Start of DOCUMENT EXCERPT

# pound of lead



## dpoole (May 16, 2013)

how much does a 45cal round ball weigh? How many balls can you get out of a pound of lead?


----------



## flyfisher76544 (May 16, 2013)

Depends on what size ball you use...
Pure lead ball weight;
.440=128 grains 
.445=133 grains 

According to most reloading sites/articles.....a pound of lead is 7,000 grains.
So a .440 would be 54.68
.445 would be 52.63

So roughly 50 PRB from a 1 pound lead block.

Hope this helps!


----------



## Bernard goldsmith (May 16, 2013)

close enff for me!!
Bernie Goldsmith
Field Rep NMLRA


----------



## dpoole (May 21, 2013)

thanks


----------



## kno3mike (Sep 14, 2013)

Where can you get a pound of lead?....Tire shop?...online?


----------



## ky55 (Sep 14, 2013)

kno3mike said:


> Where can you get a pound of lead?....Tire shop?...online?



Go to a plumbing supply store and ask for a chunk of plumber's lead. It usually comes in 3 pound ingots. 
If you're gonna cast round balls you need pure lead.


----------



## Whiteeagle (Sep 14, 2013)

kno3mike, use only pure SOFT plumbers lead! The antimony (tin) in wheel weights will ruin the rifling in your M/L gun!


----------



## Bernard goldsmith (Sep 14, 2013)

Hunting an competition pure lead. Target I use wheel weights. The ball don't touch the barrel.
Bernie Goldsmith
Field Rep NMLRA


----------



## tv_racin_fan (Sep 14, 2013)

Bernard goldsmith said:


> Hunting an competition pure lead. Target I use wheel weights. The ball don't touch the barrel.

End of DOCUMENT EXCERPT
Start of RECORD EXTRACTS

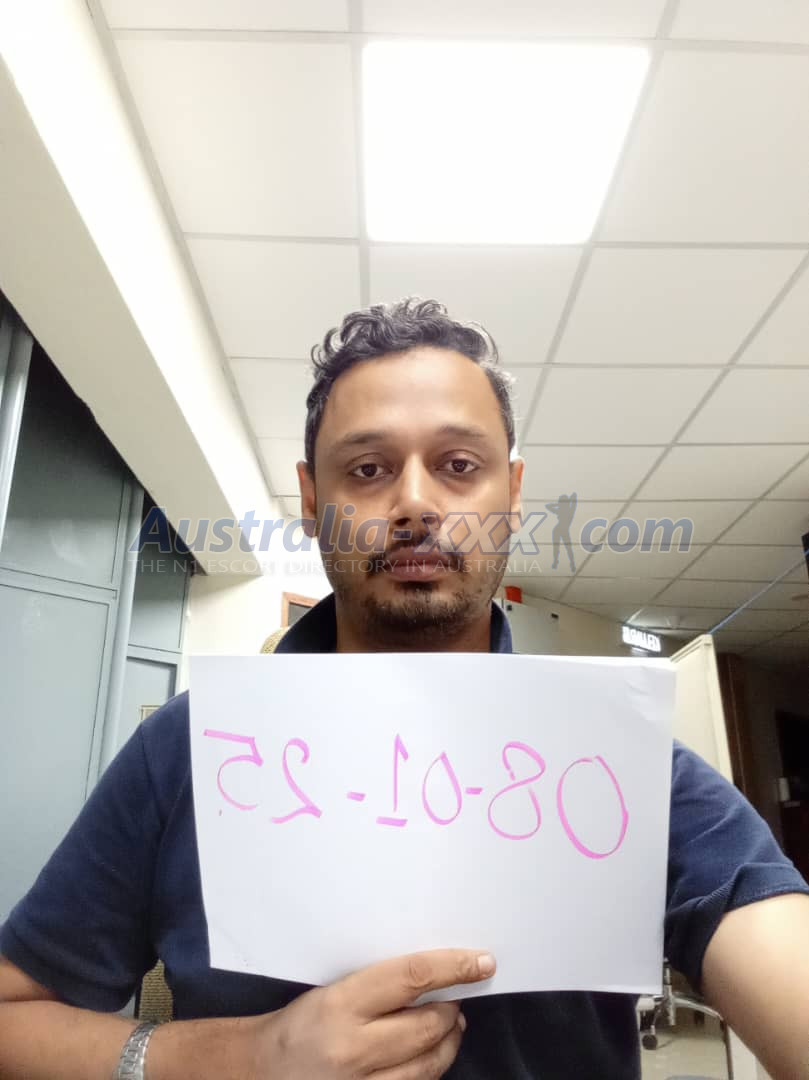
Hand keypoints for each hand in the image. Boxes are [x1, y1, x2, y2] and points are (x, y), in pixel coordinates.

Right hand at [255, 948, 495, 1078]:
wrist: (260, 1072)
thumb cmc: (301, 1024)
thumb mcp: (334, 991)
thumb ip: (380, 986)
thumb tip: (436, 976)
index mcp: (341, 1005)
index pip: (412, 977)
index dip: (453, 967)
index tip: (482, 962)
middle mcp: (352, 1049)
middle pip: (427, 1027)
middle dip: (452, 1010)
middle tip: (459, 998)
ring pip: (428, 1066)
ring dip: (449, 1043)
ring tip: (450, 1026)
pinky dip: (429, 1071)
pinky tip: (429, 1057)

End of RECORD EXTRACTS
Start of RECORD EXTRACTS

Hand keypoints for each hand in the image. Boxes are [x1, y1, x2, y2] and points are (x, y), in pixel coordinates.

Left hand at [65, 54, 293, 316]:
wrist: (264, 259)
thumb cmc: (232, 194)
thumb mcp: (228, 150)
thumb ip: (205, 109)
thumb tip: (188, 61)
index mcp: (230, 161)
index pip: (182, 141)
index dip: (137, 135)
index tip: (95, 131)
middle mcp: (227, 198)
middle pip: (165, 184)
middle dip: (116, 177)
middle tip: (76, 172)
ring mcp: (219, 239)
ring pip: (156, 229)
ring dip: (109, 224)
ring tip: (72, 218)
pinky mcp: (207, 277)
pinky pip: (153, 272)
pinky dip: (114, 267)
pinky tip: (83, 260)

End of RECORD EXTRACTS

- DESCRIPTION OF THE TASK
Write the next part of the forum thread about casting round balls from a pound of lead, picking up right after the final post shown.

- ANSWER TO THIS TASK
> Bernie Goldsmith
> Field Rep NMLRA


 
I'll never understand the idea that something as soft as a lead alloy will damage the rifling in a rifle barrel or the rifling in a rifled shotgun barrel.

Were that the case a jacketted bullet would ruin a rifled barrel in no time flat. As the jacket is harder than any lead alloy.

Understanding of course that anything going down that barrel at that speed is doing some damage. Even so if pure lead is going to wear out that barrel at the 5,000 round mark wheelweights will probably shorten that life by less than 250 rounds.


----------



## Bernard goldsmith (Sep 15, 2013)

Good point there!! I agree with that though. The wrong ram rod can do a lot of damage also!!
Bernie Goldsmith
Field Rep NMLRA


----------



## ky55 (Sep 15, 2013)

I always thought the purpose of pure lead in a round ball was to allow the patch to get a firm imprint into the ball when it was started into the barrel.


----------



## Gaducker (Sep 15, 2013)

I have plenty of wheel weight lead cast in to ingots.


----------



## kno3mike (Sep 15, 2013)

Thanks guys.......I'll try the plumbers supply for the lead.....any links to the mold tool?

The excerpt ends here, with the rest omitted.